The squadron's arrival next week is timed to coincide with Russian President Dmitry Medvedev's planned trip to Venezuela and other Latin American nations. Venezuelan President Hugo Chavez, an unbridled critic of the U.S. policy, said his nation needs a strong friendship with Russia to reduce U.S. influence and keep the peace in the region.

Limited capacity
Some experts, though, question the military value of the exercise.

"The Kremlin is continuing its anti-American course in the 19th-century style," said Alexander Golts, an independent military analyst. "But it makes no sense militarily. A couple of ships struggling to make it to South America aren't going to strengthen Russia's posture against the United States."

Medvedev vowed in September that Russia will follow up on the Venezuelan cruise with other maneuvers worldwide. But its navy capability is limited.

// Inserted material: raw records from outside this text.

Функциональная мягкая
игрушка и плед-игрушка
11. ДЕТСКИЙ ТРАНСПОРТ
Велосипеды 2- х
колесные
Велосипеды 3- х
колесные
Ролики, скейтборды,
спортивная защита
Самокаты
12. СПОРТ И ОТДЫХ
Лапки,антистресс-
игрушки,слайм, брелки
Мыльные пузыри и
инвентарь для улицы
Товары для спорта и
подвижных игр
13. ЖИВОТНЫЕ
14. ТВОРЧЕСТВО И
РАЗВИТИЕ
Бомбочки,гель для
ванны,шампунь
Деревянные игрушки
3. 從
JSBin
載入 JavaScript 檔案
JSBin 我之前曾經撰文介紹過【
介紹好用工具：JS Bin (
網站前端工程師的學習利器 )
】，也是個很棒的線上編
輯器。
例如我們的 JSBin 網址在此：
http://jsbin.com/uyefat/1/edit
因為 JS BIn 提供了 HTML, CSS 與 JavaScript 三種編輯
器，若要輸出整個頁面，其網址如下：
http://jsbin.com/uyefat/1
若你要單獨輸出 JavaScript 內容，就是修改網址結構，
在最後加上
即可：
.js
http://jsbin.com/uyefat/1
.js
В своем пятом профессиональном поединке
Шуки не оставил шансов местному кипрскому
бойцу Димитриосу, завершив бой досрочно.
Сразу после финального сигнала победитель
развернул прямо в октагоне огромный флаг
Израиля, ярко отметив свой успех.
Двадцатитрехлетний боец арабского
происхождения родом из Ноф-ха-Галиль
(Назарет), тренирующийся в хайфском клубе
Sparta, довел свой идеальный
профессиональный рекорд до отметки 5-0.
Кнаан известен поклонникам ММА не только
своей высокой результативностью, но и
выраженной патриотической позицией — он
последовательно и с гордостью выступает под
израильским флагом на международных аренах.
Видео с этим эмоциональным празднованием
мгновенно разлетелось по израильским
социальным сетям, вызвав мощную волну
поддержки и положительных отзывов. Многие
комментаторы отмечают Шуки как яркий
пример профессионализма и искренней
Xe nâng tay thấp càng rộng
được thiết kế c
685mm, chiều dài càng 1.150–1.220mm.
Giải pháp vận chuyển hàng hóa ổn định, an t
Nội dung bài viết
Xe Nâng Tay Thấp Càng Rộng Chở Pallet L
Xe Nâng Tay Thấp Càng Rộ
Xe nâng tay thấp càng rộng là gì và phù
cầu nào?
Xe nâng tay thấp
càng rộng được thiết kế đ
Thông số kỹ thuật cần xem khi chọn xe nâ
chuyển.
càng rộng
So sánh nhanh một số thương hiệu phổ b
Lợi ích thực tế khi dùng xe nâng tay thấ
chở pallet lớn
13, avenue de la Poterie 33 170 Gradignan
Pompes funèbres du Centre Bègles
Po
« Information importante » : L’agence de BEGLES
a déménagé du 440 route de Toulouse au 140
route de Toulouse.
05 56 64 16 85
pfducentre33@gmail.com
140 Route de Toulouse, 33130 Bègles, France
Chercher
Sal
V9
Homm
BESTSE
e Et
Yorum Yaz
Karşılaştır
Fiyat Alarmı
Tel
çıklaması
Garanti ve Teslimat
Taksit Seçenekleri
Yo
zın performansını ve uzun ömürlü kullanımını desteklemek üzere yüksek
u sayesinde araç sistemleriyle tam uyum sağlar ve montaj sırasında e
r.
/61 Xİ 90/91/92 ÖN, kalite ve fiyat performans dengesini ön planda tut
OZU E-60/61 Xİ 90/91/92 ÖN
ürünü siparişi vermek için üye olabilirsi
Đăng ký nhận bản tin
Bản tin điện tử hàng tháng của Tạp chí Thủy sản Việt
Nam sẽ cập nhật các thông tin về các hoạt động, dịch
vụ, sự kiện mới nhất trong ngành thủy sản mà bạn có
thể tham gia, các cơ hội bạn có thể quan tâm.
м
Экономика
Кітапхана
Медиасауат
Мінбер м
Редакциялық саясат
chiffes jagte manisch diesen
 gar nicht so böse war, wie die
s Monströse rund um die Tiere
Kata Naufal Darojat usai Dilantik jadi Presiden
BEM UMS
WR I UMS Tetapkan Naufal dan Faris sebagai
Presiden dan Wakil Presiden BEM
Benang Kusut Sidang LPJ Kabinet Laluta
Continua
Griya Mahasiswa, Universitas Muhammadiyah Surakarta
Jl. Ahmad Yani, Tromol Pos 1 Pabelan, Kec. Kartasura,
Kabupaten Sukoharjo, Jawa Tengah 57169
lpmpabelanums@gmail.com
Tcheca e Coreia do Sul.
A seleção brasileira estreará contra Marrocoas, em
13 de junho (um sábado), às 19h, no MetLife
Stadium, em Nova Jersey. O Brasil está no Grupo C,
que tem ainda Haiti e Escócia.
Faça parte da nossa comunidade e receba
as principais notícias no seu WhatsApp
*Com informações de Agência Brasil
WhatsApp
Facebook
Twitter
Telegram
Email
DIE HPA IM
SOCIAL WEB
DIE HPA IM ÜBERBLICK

"Russia simply lacks ships for the purpose," said Alexander Khramchikhin, a top analyst with Moscow-based Institute for Political and Military Analysis, an independent think-tank.

He and other analysts say that the Peter the Great and its destroyer escort, the Admiral Chabanenko, are among a few vessels in the Russian navy capable of long ocean cruises.

Deadly accident
The construction of the Peter the Great began before the 1991 Soviet collapse but was completed a decade later. It was designed to destroy aircraft carriers with an array of supersonic cruise missiles. It's the largest ship in the Russian fleet and the only surface vessel powered by a nuclear reactor, which gives it enormous range and autonomy.

The cruiser suffered a deadly accident in 1996 when a high-pressure steam line ruptured, killing four seamen. In 2004, the Russian navy chief abruptly declared the ship so decrepit it could explode any moment.

Adm. Vladimir Kuroyedov quickly retracted his words, saying he was misquoted, and some media attributed the statement to a personal conflict with the cruiser's captain.